TransMorph-Affine produces the same transformation matrix for all images during the validation #63

Closed brumomento closed 1 year ago

brumomento commented 1 year ago

During the validation process the network outputs the same transformation matrix (and all the images are transformed in the exact same way) for every image pair no matter what the images are. This happened when I tried to adapting the model to work with 2D images. I tried running the original TransMorph-affine with the provided sample data, and the outcome is the same: all images result in the same transformation matrix.

Is this supposed to happen? I checked the data handling and the images that go into the network are indeed different on every iteration. I also printed the scalar sum of the tensor after each forward pass in the network and all the values are identical in consecutive iterations.

What is interesting is that it doesn't happen during the training loop: the transformation matrices are similar, but not identical; and the tensor values are different for different images.

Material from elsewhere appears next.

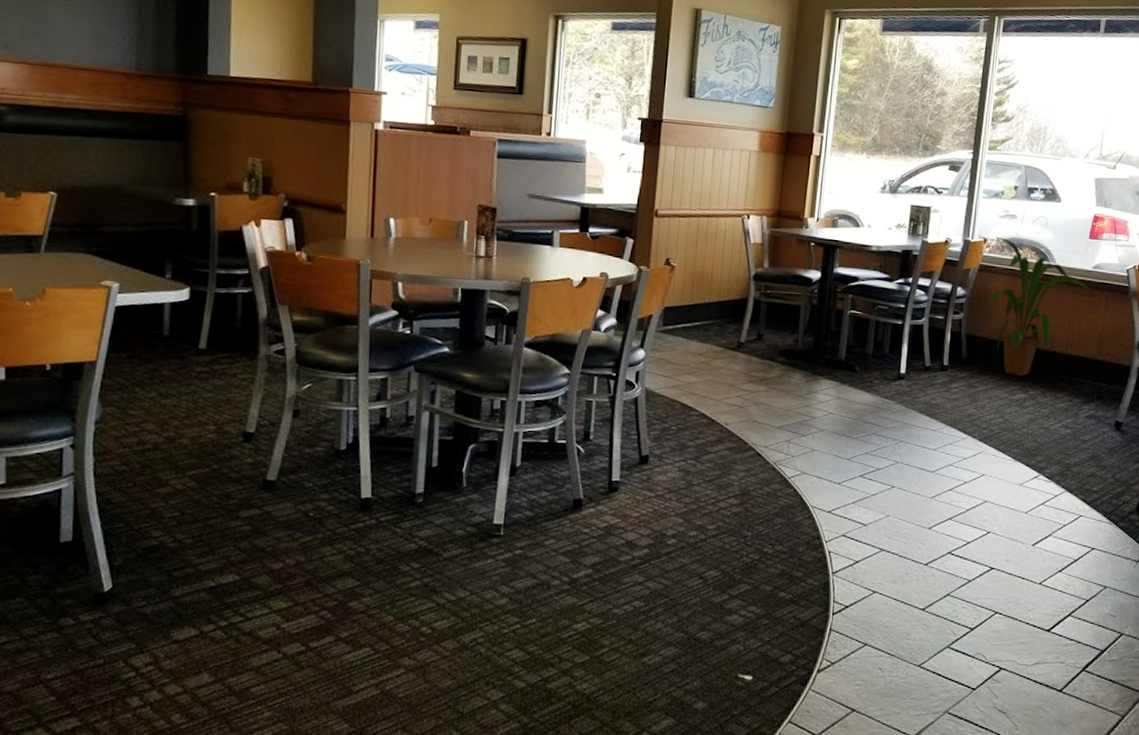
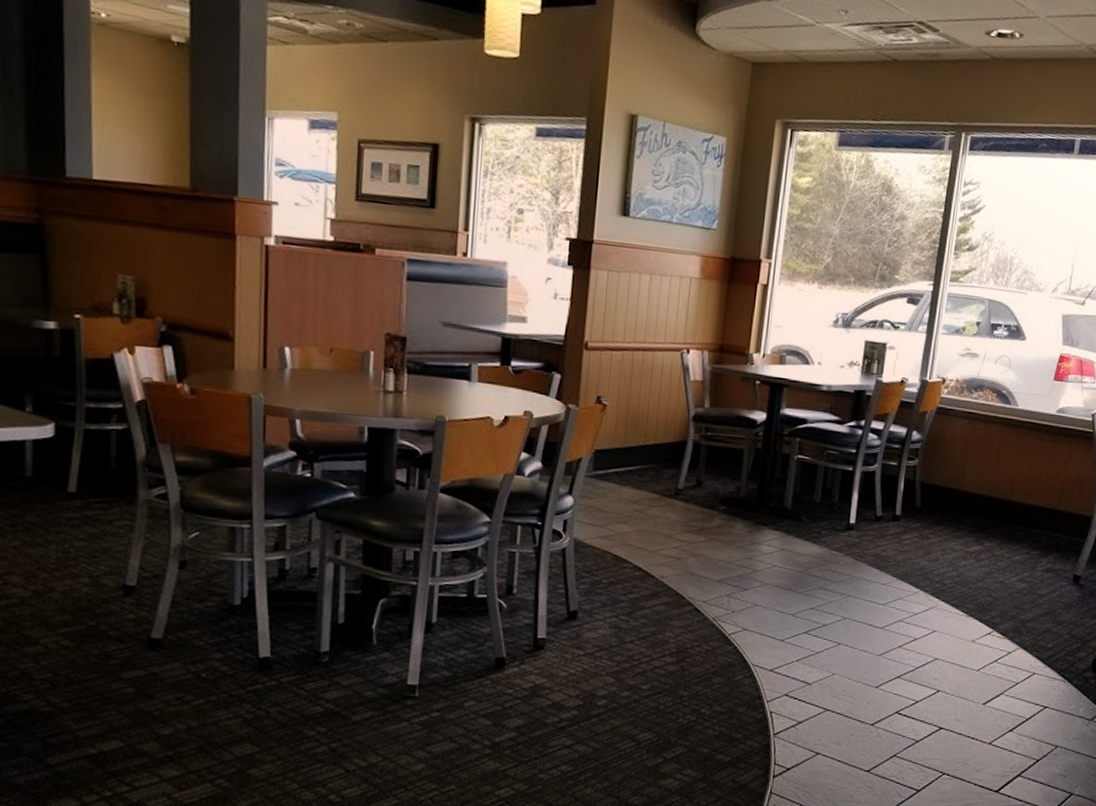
house plant: present [984,237,1091,377] -> none [940,377,1054,528]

junyuchen245 commented 1 year ago

Hi @brumomento

Which version of PyTorch are you currently using? A while back, I encountered a convergence problem with versions above 1.9.1 on Windows machines (Linux seems to be fine), but I haven't had the chance to thoroughly investigate the cause. You might consider downgrading to an earlier version to see if that resolves the issue.

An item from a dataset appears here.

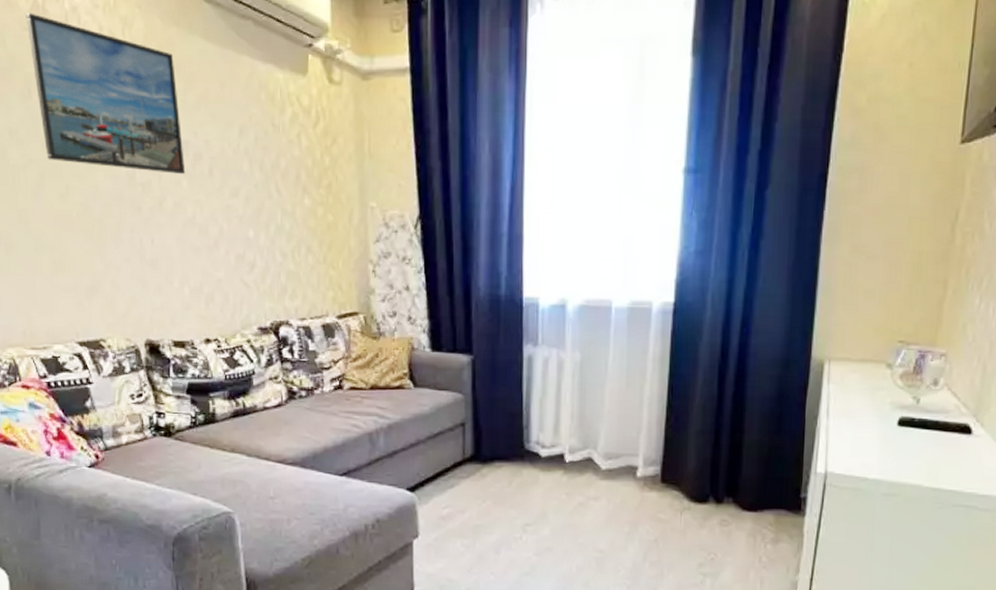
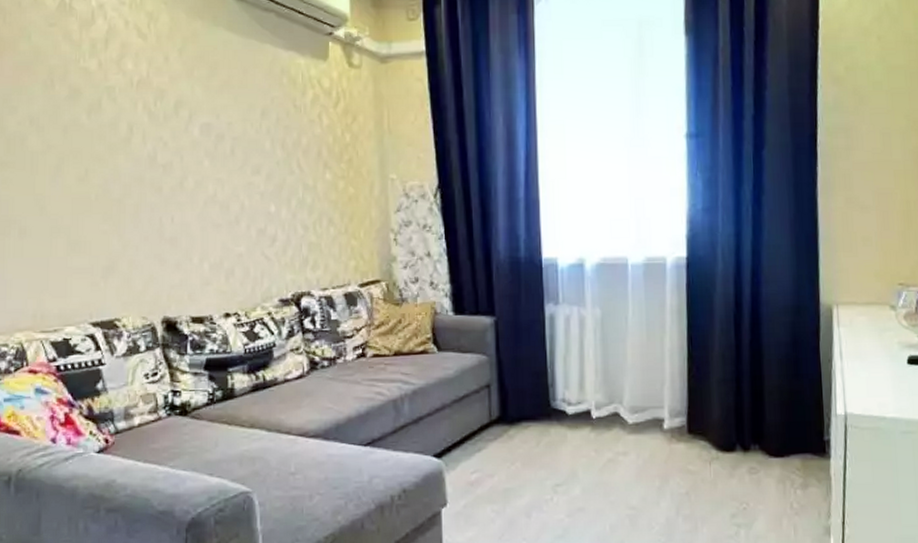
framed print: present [25,13,186,175] -> none [52,10,208,155]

brumomento commented 1 year ago

Hello @junyuchen245

Thank you for answering. I am using 2.0.1+cu118 on a Windows. This might be the issue. I will test it on an older version and will keep you in the loop.

junyuchen245 commented 1 year ago

Sounds good. You might also want to tune the learning rate. You should be able to observe changes in the affine matrix across iterations.

brumomento commented 1 year ago

Hello @junyuchen245

I have tested it on both Linux and Pytorch 1.9.0, the issue remains. Could you print out the transformation matrix in the validation loop of your code with a proper dataaset to see what happens?

I am doing it like this: ct_aff, mat, inv_mats = model(x_in) print('Mat: ', mat)

junyuchen245 commented 1 year ago

Hi @brumomento

This is strange. I'll look into it once I get a chance. Thanks.

junyuchen245 commented 1 year ago

Hi @brumomento

The issue has been resolved, primarily due to the initialization and normalization of the features. I realize now that initializing the weights with all zeros was not optimal, as this can often cause convergence problems, leading to the model getting trapped in local minima and failing to update the weights. I have updated the models and scripts accordingly. Additionally, I've prepared a toy example using a subset of the IXI dataset (selected 53 images randomly, with 50 for training and 3 for validation). The updated scripts for effectively training the affine model can be found here. Thank you for pointing this out again. Please feel free to reach out if you have any additional questions.

Btw, I've included a log showing the model's training across several epochs. Here, you'll notice that the model now produces different matrices during each validation case. logfile.log

Junyu

brumomento commented 1 year ago

Hello @junyuchen245

I was trying to debug the code as well and found that indeed the weight initialisation was the issue, however was far from figuring out how to fix it. Thank you for updating the scripts!